RECORDS SHOWN
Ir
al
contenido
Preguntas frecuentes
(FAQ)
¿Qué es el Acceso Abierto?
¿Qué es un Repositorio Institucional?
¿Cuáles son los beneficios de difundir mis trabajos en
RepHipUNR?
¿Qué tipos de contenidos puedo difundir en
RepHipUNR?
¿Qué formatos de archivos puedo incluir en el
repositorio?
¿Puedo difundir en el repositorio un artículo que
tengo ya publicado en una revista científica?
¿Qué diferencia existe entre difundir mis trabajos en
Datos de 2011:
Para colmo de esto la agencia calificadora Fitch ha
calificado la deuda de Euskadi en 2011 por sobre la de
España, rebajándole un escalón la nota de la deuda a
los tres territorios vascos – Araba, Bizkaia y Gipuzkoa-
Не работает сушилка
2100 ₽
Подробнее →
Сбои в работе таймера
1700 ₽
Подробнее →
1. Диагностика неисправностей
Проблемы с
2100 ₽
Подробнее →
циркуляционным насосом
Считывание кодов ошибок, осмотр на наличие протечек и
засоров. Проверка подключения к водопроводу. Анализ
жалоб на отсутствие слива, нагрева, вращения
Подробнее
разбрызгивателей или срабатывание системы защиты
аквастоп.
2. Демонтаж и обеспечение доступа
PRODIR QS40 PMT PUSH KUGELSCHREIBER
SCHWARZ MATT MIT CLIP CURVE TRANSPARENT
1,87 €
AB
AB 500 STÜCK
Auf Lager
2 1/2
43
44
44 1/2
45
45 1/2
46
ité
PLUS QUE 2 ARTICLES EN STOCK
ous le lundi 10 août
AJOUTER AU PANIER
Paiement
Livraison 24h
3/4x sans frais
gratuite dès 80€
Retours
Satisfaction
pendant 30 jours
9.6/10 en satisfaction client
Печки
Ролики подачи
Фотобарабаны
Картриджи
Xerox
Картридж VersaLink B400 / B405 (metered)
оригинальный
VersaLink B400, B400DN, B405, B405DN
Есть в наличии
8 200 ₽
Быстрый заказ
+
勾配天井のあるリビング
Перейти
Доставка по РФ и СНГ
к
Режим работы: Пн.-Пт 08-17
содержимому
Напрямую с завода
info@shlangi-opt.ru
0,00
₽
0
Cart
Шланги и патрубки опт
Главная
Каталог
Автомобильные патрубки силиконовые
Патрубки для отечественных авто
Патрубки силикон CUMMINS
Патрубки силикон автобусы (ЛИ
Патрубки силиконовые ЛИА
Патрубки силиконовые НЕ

DESCRIPTION OF THE TASK
Count the lines above that contain the string "VersaLink", treating uppercase and lowercase as different, and reply with only the number.

TASK SOLUTION
2